Rewrite the rows from their first line up to and including the line with "locality: Progreso, Chiriqui", substituting "collection number" for "collector number" and leaving everything else unchanged.
☆ ☆ ☆ ☆
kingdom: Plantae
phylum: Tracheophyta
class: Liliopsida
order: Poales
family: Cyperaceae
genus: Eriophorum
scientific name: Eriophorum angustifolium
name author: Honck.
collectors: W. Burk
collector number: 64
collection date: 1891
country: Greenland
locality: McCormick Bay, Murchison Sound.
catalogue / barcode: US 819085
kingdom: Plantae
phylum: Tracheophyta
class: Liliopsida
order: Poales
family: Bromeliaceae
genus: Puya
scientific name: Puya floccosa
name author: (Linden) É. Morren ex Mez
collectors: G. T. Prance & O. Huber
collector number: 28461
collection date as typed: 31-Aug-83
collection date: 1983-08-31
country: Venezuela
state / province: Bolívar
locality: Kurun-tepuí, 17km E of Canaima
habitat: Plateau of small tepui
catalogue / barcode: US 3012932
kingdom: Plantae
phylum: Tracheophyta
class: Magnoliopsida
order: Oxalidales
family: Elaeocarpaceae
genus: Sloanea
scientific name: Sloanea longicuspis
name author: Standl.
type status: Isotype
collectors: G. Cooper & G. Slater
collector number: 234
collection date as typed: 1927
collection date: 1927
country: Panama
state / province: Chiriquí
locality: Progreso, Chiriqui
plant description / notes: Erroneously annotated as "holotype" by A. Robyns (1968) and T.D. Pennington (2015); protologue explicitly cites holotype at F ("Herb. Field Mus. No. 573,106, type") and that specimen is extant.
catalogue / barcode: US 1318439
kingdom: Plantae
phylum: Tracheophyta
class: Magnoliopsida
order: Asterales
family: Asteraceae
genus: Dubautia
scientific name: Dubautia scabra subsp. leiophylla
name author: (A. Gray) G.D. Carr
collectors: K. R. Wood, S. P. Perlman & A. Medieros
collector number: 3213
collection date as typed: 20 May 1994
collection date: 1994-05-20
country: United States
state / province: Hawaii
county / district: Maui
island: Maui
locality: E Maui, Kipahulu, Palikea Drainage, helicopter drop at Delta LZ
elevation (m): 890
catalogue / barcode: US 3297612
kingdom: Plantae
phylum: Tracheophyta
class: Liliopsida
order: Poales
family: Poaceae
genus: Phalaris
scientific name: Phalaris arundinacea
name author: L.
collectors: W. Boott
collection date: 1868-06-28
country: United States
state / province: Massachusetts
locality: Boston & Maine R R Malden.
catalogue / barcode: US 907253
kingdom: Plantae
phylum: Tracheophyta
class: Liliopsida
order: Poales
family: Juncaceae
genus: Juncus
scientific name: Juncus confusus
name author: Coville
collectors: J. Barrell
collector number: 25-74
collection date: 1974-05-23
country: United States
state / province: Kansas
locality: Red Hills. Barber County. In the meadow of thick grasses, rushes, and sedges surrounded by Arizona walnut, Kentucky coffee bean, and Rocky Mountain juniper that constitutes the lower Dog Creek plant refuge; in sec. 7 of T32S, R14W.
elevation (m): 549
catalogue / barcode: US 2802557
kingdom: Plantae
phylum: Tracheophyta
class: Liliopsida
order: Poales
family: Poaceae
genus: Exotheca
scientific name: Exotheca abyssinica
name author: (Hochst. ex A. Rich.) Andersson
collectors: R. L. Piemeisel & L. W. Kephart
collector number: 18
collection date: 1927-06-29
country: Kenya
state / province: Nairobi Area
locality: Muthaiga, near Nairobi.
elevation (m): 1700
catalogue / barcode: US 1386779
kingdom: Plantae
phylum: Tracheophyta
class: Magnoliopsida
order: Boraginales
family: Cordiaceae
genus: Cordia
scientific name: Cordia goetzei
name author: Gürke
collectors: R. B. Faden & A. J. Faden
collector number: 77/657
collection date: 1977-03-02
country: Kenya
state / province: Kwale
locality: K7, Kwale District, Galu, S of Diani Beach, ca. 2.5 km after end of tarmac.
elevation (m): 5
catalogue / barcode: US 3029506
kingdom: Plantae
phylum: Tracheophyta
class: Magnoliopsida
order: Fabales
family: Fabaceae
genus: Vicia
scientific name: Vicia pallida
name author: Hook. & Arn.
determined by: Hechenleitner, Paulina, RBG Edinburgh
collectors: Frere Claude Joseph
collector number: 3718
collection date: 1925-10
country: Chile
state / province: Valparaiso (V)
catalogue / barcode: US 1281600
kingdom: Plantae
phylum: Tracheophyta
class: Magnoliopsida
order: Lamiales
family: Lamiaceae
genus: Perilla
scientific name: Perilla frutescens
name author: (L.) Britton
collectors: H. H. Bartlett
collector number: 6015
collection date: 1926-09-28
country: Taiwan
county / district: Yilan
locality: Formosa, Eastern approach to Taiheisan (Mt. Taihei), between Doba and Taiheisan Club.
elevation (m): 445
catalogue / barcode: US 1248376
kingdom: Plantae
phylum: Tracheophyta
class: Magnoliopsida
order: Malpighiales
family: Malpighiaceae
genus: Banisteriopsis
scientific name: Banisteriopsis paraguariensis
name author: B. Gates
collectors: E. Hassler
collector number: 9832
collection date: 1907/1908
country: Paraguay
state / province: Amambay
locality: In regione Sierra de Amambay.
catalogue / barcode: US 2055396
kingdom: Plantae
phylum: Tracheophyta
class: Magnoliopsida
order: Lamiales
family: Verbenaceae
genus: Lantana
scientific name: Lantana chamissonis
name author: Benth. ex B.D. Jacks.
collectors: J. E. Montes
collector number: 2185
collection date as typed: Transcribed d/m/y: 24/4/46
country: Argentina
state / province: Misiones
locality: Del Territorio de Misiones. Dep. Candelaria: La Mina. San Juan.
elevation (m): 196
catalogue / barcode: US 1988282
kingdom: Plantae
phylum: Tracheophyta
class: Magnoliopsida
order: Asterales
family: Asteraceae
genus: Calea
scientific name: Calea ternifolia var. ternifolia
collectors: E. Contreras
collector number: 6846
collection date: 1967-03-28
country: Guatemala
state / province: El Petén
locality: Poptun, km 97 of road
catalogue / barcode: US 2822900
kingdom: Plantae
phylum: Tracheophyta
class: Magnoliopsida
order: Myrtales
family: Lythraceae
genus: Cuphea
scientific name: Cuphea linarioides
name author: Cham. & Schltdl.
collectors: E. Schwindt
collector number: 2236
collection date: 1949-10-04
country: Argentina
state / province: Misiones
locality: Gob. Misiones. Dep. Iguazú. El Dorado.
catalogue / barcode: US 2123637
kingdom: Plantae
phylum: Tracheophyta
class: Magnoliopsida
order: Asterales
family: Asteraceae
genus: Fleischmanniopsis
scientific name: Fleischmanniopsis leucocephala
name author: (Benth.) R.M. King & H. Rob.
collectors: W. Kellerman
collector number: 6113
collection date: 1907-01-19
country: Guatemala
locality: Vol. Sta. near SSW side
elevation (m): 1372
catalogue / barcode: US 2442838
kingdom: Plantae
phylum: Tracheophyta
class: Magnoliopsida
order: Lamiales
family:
☆ ☆ ☆ ☆
| Exercise output |
kingdom: Plantae
phylum: Tracheophyta
class: Liliopsida
order: Poales
family: Cyperaceae
genus: Eriophorum
scientific name: Eriophorum angustifolium
name author: Honck.
collectors: W. Burk
collection number: 64
collection date: 1891
country: Greenland
locality: McCormick Bay, Murchison Sound.
catalogue / barcode: US 819085
kingdom: Plantae
phylum: Tracheophyta
class: Liliopsida
order: Poales
family: Bromeliaceae
genus: Puya
scientific name: Puya floccosa
name author: (Linden) É. Morren ex Mez
collectors: G. T. Prance & O. Huber
collection number: 28461
collection date as typed: 31-Aug-83
collection date: 1983-08-31
country: Venezuela
state / province: Bolívar
locality: Kurun-tepuí, 17km E of Canaima
habitat: Plateau of small tepui
catalogue / barcode: US 3012932
kingdom: Plantae
phylum: Tracheophyta
class: Magnoliopsida
order: Oxalidales
family: Elaeocarpaceae
genus: Sloanea
scientific name: Sloanea longicuspis
name author: Standl.
type status: Isotype
collectors: G. Cooper & G. Slater
collection number: 234
collection date as typed: 1927
collection date: 1927
country: Panama
state / province: Chiriquí
locality: Progreso, Chiriqui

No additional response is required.